Uno de los seres que nunca esperé ver, es un Presidente, quien al tomar posesión jura, por Dios y por la Patria y todos los héroes habidos y por haber el "cumplir y hacer cumplir" la Constitución y las leyes, afirmar, embriagado de poder e hinchado de adulo, que no hay que respetar la ley, porque si la respetara no "podría llegar a nada"... Es decir, el Primer Mandatario es un perjuro, hace un llamamiento público a delinquir, hace apología del delito.

Mientras la mitad del país sufre falta de agua potable por la desidia e eficiencia gubernamental, mientras la economía se debilita cada día y la estabilidad se mantiene recurriendo al crédito y al ahorro, mientras caen las exportaciones y crece el déficit de la balanza de pagos, y crece también el déficit presupuestario dedicado a construir palacios, comprar alfombras persas y mantener aviones de lujo para que vuelen Alvaro y Evo, el Congreso del MAS que ha pagado la movilización de siete mil personas, debate y se concentra exclusivamente en la re-re-re-re del primer tapón para el desarrollo y la renovación política del país.

Me impresiona que haya sido por unanimidad; que nadie se haya levantado para decir que no estaba de acuerdo, que en medio de tanto dirigente, representantes de grupos e instituciones sociales, entre tanta gente de la cual dependen decisiones que nos pueden afectar a todos, no haya ni uno, ni una, que levante la voz para protestar contra semejante abuso e iniquidad delincuencial.

Pero no me sorprende, cada quien es como es, cree y valora en la vida lo que le enseñaron sus padres, lo que aprendió entre sus primeros amigos, lo que le obligaron sus necesidades... y como lo he repetido a lo largo de estos diez últimos años, ninguno de nosotros podía esperar que la imprescindible y necesaria inclusión indígena y la construcción del "todos somos iguales ente la ley" se hiciera con la delicadeza que teatralizaría un grupo de lores ingleses haciendo política.

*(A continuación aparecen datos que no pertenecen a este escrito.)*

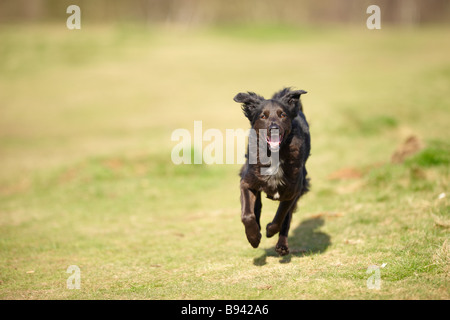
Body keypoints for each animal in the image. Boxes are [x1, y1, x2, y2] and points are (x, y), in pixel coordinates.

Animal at [232, 88, 310, 258]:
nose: (274, 129)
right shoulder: (246, 182)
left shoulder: (292, 191)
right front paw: (254, 237)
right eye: (263, 116)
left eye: (282, 115)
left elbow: (281, 216)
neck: (274, 155)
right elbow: (247, 215)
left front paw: (269, 230)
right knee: (256, 207)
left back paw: (281, 246)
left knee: (287, 218)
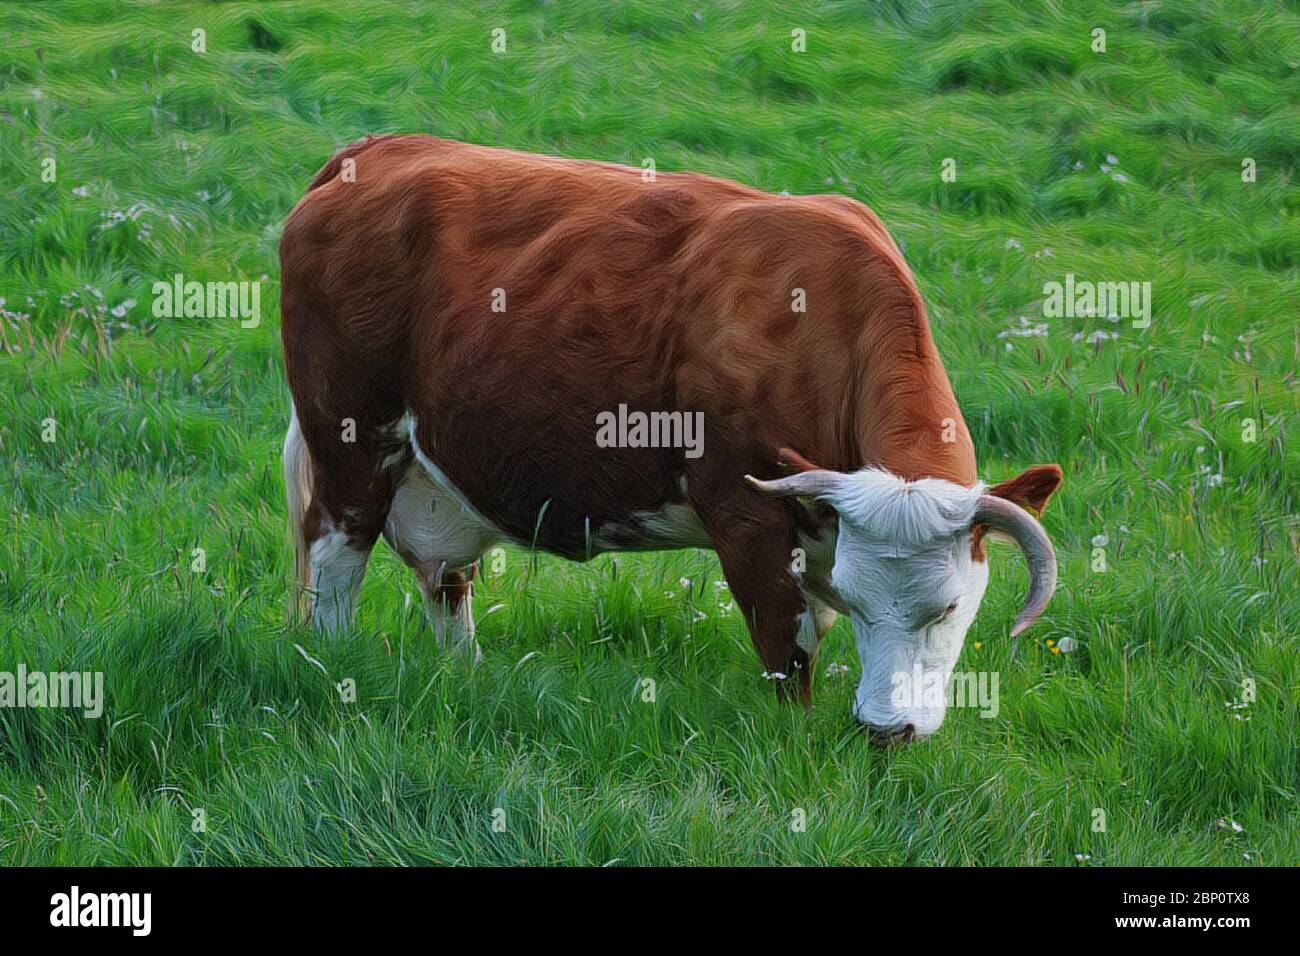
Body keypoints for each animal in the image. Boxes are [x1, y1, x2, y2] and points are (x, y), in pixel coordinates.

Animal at [279, 135, 1062, 744]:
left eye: (950, 606)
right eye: (860, 599)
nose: (885, 729)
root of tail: (377, 149)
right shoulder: (745, 517)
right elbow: (789, 651)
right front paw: (796, 746)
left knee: (446, 580)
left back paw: (465, 677)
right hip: (350, 438)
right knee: (337, 560)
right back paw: (333, 668)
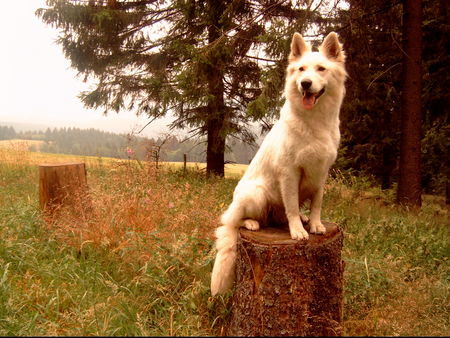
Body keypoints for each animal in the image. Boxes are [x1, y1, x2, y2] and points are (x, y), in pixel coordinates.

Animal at [211, 31, 348, 296]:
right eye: (301, 69)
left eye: (321, 69)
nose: (305, 83)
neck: (314, 121)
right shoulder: (290, 173)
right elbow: (292, 206)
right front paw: (297, 231)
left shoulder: (321, 172)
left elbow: (316, 204)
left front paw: (314, 224)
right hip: (255, 194)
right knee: (237, 220)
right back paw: (252, 222)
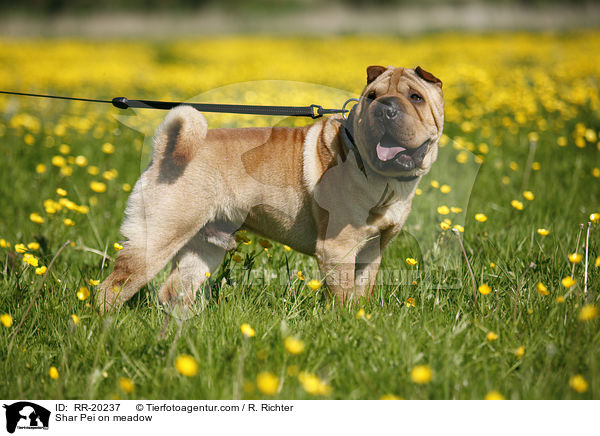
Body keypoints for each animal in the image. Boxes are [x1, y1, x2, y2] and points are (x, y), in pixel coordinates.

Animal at [98, 63, 442, 310]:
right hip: (157, 238)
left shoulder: (372, 249)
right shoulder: (338, 248)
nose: (385, 108)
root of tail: (164, 151)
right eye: (372, 97)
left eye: (416, 97)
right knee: (109, 290)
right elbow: (342, 295)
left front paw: (360, 319)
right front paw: (344, 323)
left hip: (204, 243)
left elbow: (361, 292)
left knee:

Lo que se dice y se hace en el MAS y desde el MAS es lo que ellos pueden hacer, y ese es el motivo por el que estoy absolutamente seguro que no hay correctivos posibles, le van a meter nomás hasta hundirnos a todos en el fango de la división, la desconfianza, el descrédito, la mentira y al final de los finales, el retorno a la realidad de pobreza y desamparo de que nunca hemos salido realmente.

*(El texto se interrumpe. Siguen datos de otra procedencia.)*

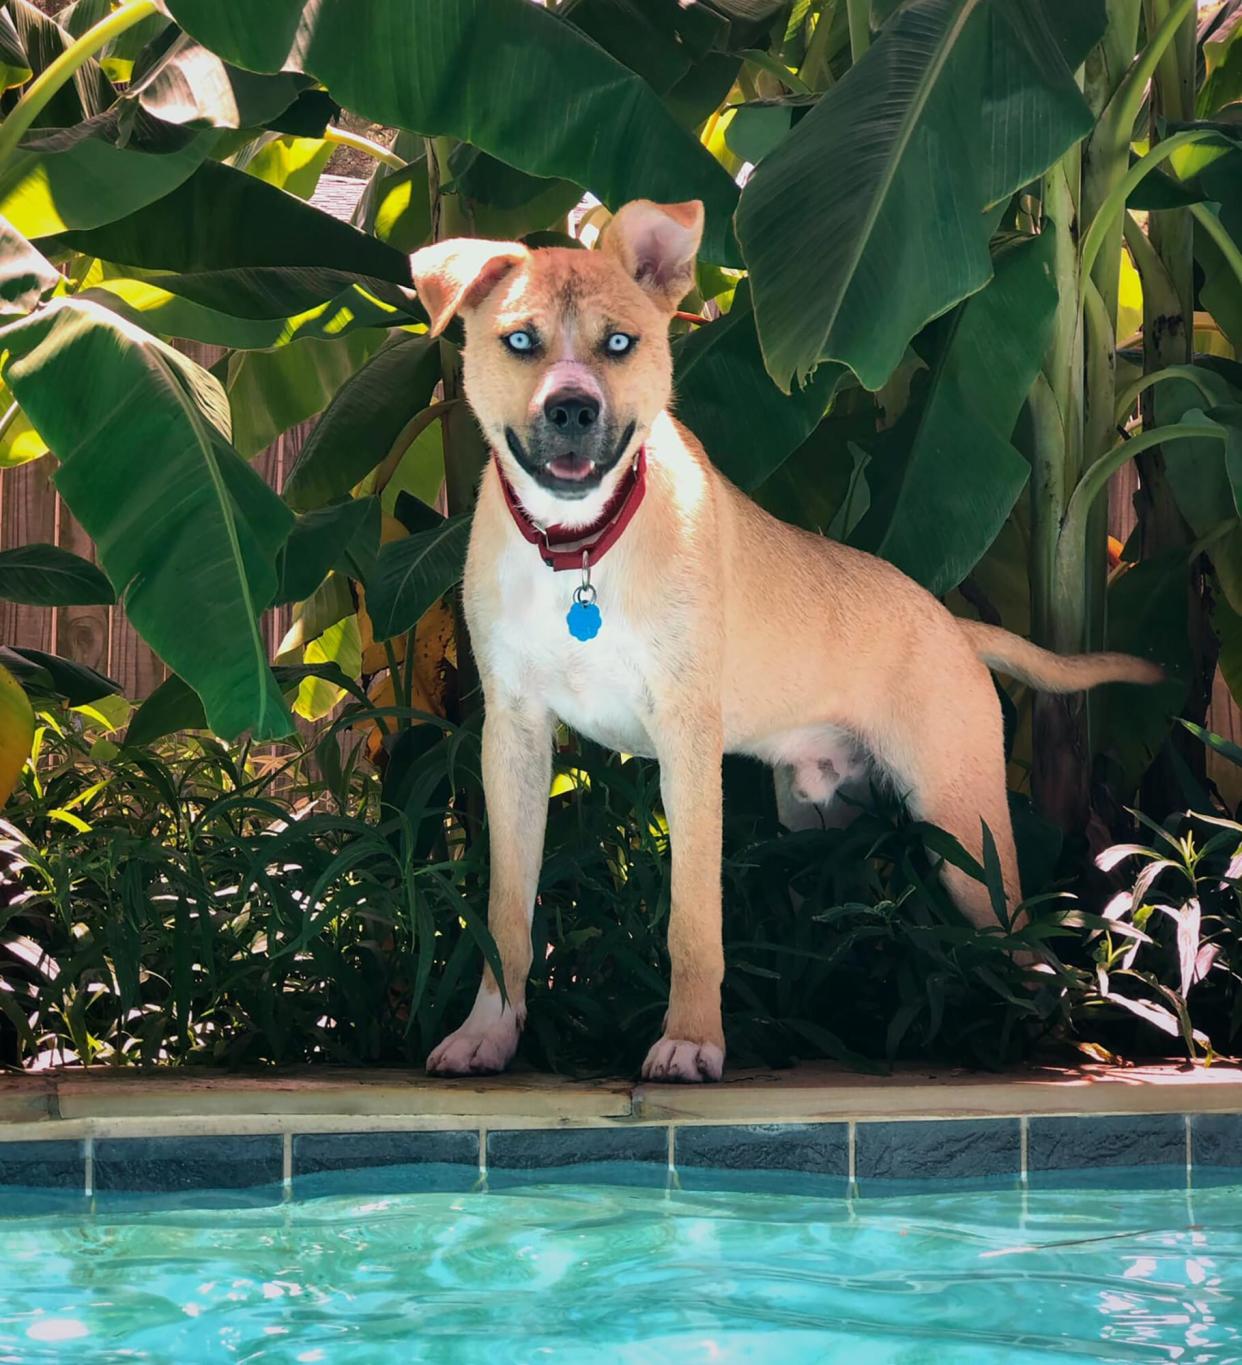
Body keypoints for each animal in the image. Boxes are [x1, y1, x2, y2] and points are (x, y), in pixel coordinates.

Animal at [412, 199, 1168, 1086]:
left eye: (620, 343)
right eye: (521, 341)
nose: (572, 409)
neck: (582, 551)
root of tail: (951, 622)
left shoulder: (687, 745)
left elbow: (694, 919)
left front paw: (692, 1039)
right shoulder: (515, 738)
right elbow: (505, 914)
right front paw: (489, 1031)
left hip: (963, 825)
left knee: (1023, 944)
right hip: (822, 821)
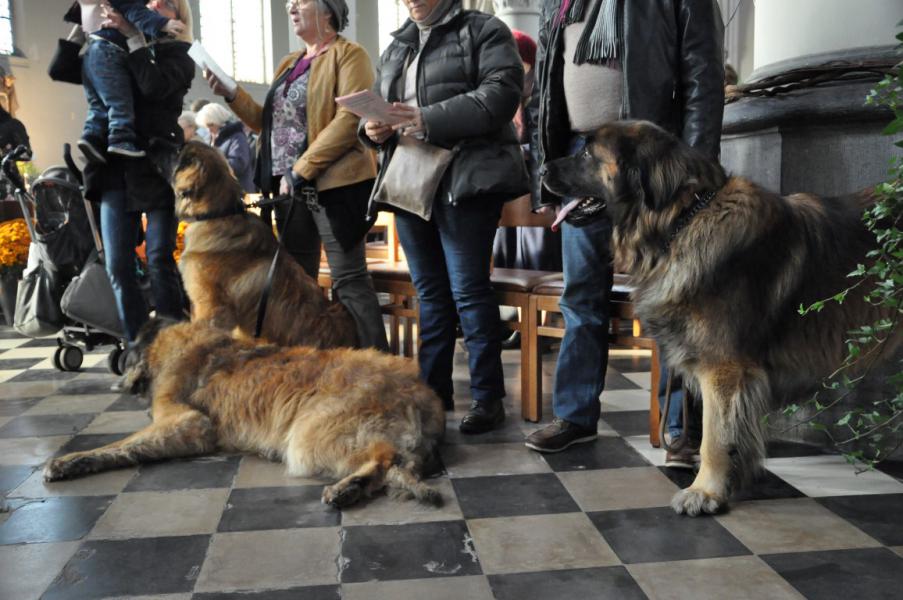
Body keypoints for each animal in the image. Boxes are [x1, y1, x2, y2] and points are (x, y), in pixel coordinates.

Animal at [44, 318, 446, 506]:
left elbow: (118, 444)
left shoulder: (189, 422)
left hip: (311, 435)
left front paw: (69, 461)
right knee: (395, 465)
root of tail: (424, 395)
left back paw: (349, 486)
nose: (121, 377)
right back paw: (354, 487)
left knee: (384, 458)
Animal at [540, 120, 900, 516]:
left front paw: (705, 491)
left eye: (588, 153)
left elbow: (714, 436)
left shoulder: (723, 369)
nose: (540, 169)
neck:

Lo que me sorprende es que hayamos llegado tan al límite en nuestra querida Bolivia, que exista una agrupación política que en su Congreso Nacional y en boca de su máximo líder, diga que hay que violar las leyes y queden impunes. Eso se susurrará por lo bajo en una reunión de noche, entre una pandilla de bandoleros dispuestos a asaltar un banco, o preparando el alijo para enviar cocaína en el próximo vuelo a Caracas...

Así no se construye país, así se organiza una banda de facinerosos...

No respetar las leyes significaría, por ejemplo, no pagar impuestos; pero si alguien llamara a defraudar al 20% de la población que sostenemos con nuestros trabajo los sueldos de la burocracia masista, al día siguiente estaríamos acusados, con cuatro fiscales a la puerta y posiblemente recluidos en las cárceles, por la desgraciada suerte de nos ser masistas y contar así con la gracia de Dios, que es la condición para decir y hacer lo que se quiera y pasar impune ante todo fiscal o juez que debiera acusarlos y juzgarlos.



La mitología de Hollywood guarda una extensa cinematografía dedicada a sociedades sin ley, donde el orden se mantenía a balazos entre probos policías y una caterva de rufianes que querían hacer de las suyas. Cuando escucho a Morales Ayma decir lo que dice, me imagino que está avizorando una sociedad sin ley, donde solo él mande y ordene en nombre de los buenos, y donde nos agarremos a balazos en las calles para mantener su gloria.

La única ventaja que se le otorga a la democracia y a la posibilidad de buscar construir un tiempo donde sea posible un destino común para todos los bolivianos, es que la angurria de poder, la necesidad de mantenerse en la silla presidencial para evitar que se conozca lo que hicieron con la confianza y el dinero de los bolivianos, está a la vista de todos, dentro y fuera del país; queda claro que los masistas son seres "capaces de matar su a su propia madre, para asistir al baile de los huerfanitos".